Listen up, folks, because I’m about to drop a truth bomb they don’t want echoing through the polished marble halls of the Netherlands: Islamophobia isn’t just a dirty little secret anymore—it’s business as usual.
That’s right. Rabin Baldewsingh, the man wearing the “Anti-Discrimination Coordinator” badge like a band-aid on a bullet wound, has finally said out loud what many of us already knew: discrimination against Muslims has been “normalised” in the Netherlands. Translation? Bigotry’s gotten a VIP pass in a country that once liked to print postcards with the word “Tolerance” on them in swirly fonts.
Now don’t get me wrong—Rabin’s not the villain here. In fact, he’s standing in front of a political bonfire with nothing but a garden hose labeled “Nice Words About Diversity.” And while I tip my hat to his honesty, let’s not be naïve: acknowledging rot is one thing. Scrubbing it out of the foundation? That’s a whole different arena — and trust me, the heavyweights running this circus aren’t offering gloves.
Baldewsingh dropped the hammer during a conversation with Dutch newspaper Trouw, sounding about as fed up as a man who’s been trying to fix a sinking ship with a paper towel. He listed grim violations: Muslims being denied job opportunities, facing hostility in public spaces, and being locked out of housing like lepers in the Middle Ages. This isn’t accidental; it’s systemic — and worse, it’s been downgraded in the public mind from “unacceptable” to “meh, Tuesday.”
The Dutch government, caught flat-footed once again, talks a big game about “equal treatment.” But when the rubber meets the cobblestone, empty slogans don’t stop a Muslim job seeker from being ghosted, laughed at, or silently blacklisted. Baldewsingh himself admitted the biggest hurdle: society “no longer sees” discrimination—it’s camouflaged as “cultural critique” or “preserving traditions.”
Oh, please. If I had a euro for every politician using “freedom of speech” as a fig leaf for blatant racism, I could buy myself a tulip empire and rename Amsterdam “Denialsville.”
And let’s not kid ourselves into thinking this is a Netherlands-only special. Across Europe—and let’s be real, across much of the so-called “Western world”—Islamophobia is the noxious fog rolling under every political door.

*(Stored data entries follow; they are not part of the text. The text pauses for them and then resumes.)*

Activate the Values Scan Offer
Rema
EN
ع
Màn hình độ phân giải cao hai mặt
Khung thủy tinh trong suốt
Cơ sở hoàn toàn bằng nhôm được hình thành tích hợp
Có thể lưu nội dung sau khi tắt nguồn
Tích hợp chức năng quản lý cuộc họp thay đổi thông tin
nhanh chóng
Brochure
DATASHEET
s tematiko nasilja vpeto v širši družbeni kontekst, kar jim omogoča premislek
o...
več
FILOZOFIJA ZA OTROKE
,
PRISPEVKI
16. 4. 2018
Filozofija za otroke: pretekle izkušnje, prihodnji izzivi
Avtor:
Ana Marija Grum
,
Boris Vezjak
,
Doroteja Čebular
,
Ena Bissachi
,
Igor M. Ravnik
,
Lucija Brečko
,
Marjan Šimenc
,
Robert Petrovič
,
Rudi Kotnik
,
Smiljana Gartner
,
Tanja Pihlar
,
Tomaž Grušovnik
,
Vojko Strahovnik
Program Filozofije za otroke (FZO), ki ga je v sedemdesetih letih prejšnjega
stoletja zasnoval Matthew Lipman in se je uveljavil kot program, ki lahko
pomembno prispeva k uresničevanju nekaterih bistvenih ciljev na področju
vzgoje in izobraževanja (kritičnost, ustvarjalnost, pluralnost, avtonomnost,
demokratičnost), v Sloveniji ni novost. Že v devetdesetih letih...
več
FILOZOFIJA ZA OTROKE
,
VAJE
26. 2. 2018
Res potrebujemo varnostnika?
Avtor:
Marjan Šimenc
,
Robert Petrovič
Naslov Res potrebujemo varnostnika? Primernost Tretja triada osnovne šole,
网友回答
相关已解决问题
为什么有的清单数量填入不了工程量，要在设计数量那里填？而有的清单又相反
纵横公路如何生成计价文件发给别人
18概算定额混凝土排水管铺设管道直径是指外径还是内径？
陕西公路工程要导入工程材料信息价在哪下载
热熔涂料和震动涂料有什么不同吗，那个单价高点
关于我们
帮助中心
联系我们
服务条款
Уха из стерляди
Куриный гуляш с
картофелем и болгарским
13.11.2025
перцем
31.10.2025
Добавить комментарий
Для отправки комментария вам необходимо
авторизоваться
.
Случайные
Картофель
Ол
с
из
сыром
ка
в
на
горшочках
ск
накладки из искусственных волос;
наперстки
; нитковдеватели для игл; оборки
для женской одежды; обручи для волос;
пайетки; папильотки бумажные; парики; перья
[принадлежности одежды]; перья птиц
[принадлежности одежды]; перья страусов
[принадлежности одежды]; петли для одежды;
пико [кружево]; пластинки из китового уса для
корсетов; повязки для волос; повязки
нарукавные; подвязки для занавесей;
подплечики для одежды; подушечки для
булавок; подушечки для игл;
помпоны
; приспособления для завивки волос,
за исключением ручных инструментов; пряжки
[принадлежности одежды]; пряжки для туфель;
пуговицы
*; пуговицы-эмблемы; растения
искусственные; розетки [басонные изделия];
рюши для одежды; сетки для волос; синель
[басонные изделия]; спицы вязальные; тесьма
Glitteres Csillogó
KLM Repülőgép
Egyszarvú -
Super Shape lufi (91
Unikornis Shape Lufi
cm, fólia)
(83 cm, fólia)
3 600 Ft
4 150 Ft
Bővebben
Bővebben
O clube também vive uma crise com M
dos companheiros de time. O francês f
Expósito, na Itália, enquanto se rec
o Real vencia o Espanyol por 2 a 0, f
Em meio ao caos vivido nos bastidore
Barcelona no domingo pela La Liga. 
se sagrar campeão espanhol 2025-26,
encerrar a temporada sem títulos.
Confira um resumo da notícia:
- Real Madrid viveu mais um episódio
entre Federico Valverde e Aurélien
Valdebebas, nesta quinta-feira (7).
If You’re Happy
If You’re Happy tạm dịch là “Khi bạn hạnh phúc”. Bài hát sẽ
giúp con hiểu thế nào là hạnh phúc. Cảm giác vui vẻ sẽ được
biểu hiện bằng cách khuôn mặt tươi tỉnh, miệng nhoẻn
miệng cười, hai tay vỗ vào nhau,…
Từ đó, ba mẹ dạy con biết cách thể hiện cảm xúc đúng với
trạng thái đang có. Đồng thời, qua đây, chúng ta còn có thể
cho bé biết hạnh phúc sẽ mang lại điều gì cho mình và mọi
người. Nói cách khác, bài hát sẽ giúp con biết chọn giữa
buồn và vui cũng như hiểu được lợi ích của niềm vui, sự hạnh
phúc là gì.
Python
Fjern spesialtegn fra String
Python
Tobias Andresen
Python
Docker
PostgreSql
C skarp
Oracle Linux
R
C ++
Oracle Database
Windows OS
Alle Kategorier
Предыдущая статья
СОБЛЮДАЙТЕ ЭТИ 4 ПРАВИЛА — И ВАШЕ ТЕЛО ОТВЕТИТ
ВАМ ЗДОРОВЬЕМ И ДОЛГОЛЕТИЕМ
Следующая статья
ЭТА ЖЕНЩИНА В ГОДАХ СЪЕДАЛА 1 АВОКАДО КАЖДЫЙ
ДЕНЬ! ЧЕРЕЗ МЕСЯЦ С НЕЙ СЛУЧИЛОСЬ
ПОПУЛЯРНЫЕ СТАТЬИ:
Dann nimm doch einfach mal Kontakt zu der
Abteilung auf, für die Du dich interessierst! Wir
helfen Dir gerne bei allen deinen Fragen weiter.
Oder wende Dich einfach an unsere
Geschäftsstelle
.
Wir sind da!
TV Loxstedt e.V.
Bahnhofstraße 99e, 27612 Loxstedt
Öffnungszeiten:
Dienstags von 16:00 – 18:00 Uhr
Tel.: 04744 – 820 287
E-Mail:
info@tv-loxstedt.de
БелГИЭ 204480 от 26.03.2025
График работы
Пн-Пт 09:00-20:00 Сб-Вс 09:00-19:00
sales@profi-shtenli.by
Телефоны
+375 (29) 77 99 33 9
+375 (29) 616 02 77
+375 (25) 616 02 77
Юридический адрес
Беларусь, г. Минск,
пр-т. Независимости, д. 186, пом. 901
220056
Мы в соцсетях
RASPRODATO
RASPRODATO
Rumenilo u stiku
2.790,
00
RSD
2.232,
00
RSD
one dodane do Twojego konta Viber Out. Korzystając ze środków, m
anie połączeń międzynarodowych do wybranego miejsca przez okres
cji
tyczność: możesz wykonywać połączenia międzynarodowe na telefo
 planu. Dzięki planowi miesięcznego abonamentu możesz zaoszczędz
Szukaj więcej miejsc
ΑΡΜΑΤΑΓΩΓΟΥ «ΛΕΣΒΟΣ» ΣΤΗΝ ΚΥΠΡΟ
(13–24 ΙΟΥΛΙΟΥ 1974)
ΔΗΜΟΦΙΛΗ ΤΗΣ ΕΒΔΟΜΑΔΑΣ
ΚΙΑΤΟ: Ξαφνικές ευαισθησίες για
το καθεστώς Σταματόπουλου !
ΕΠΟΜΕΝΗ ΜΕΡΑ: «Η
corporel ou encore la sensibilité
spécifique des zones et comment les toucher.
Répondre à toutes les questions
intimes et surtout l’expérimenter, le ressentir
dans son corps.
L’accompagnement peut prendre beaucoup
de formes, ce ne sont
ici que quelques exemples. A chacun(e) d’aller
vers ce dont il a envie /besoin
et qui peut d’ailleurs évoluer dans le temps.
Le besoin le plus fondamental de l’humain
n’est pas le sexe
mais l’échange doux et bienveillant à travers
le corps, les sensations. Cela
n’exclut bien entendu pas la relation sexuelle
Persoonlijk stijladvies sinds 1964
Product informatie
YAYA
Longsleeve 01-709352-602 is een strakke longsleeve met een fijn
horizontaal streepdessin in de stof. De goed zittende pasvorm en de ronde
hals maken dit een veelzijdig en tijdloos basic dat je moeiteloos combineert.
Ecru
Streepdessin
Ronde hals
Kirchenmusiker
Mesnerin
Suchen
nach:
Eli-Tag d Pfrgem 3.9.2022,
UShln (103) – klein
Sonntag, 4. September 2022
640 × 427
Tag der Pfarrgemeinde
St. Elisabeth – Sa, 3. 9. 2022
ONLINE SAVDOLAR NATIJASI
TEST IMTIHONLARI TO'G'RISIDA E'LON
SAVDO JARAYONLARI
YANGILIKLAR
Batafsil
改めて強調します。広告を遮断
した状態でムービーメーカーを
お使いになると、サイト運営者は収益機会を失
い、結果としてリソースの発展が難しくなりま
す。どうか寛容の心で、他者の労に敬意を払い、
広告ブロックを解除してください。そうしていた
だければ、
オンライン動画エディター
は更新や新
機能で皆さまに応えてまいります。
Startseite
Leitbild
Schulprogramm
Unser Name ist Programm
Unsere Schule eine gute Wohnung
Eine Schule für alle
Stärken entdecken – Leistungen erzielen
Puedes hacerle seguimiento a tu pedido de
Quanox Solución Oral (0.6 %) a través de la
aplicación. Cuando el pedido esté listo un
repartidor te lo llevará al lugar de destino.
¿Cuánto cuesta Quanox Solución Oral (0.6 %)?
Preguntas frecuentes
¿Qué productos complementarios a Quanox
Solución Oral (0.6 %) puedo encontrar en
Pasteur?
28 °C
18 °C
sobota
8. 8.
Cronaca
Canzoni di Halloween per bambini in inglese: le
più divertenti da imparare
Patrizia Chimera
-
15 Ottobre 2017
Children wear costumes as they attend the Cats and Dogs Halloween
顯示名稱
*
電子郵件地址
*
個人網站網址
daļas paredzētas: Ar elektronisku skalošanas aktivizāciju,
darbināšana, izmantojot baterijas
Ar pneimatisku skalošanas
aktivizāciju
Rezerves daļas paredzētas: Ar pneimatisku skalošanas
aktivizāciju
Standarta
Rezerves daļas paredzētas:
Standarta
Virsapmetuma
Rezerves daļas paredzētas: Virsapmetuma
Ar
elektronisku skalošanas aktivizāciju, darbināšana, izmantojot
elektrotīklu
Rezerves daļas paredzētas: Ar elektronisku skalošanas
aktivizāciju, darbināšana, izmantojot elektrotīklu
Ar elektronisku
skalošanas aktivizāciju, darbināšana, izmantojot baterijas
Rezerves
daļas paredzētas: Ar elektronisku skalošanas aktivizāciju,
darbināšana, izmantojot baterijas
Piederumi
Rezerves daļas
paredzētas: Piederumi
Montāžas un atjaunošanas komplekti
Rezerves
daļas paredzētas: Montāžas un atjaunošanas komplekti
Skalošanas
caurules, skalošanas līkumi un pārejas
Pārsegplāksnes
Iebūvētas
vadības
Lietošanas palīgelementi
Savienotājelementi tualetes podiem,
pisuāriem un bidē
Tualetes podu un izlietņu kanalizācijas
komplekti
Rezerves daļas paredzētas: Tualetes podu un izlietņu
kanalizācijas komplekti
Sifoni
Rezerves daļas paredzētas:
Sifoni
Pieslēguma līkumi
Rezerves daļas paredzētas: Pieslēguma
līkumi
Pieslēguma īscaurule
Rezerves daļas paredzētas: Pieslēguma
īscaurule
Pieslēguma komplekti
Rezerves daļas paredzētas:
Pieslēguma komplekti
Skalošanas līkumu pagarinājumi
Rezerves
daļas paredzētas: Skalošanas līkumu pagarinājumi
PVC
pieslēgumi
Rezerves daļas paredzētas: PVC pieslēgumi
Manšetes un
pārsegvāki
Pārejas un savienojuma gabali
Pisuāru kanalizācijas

You can bet your bottom guilder that if voters are angry, broke, or scared, some snake oil salesman will pull out the “Muslim Threat” act faster than you can say “populist grift.”
The game here is older than the windmills: distraction, division, and domination. Meanwhile, families suffer, communities harden, and another generation grows up feeling like strangers in their own hometowns.
So what now? Rabin Baldewsingh wants to create a “National Strategy Against Discrimination”—which sounds swell, like hanging a “Do Not Disturb” sign on Titanic’s door after hitting the iceberg. It’s a start, but let’s be honest: strategy without teeth is just a booklet nobody reads.
If the Netherlands—or any nation—wants to stop the rot, they better strap in for a real culture war: one that pits dignity against hateful normalcy, justice against comfortable bigotry. And it won’t be won by press conferences or decorative policies. It will take real leadership, real courage.
And spoiler alert: those are in devastatingly short supply.
The game’s on—and if you think playing nice is going to fix this, you’re already losing.
Step into the arena or get used to watching bigotry rule the stands.